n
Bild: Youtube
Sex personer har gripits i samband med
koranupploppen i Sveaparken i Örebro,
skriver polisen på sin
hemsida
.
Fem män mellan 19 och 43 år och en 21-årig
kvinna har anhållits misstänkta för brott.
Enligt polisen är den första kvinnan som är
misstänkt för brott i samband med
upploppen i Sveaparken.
------------------------------
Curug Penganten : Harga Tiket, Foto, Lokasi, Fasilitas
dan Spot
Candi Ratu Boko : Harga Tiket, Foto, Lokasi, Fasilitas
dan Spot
------------------------------
(Assignment):
Where a line of the listing holds "Harga", show that line.

(Answer area):
Curug Penganten : Harga Tiket, Foto, Lokasi, Fasilitas
Candi Ratu Boko : Harga Tiket, Foto, Lokasi, Fasilitas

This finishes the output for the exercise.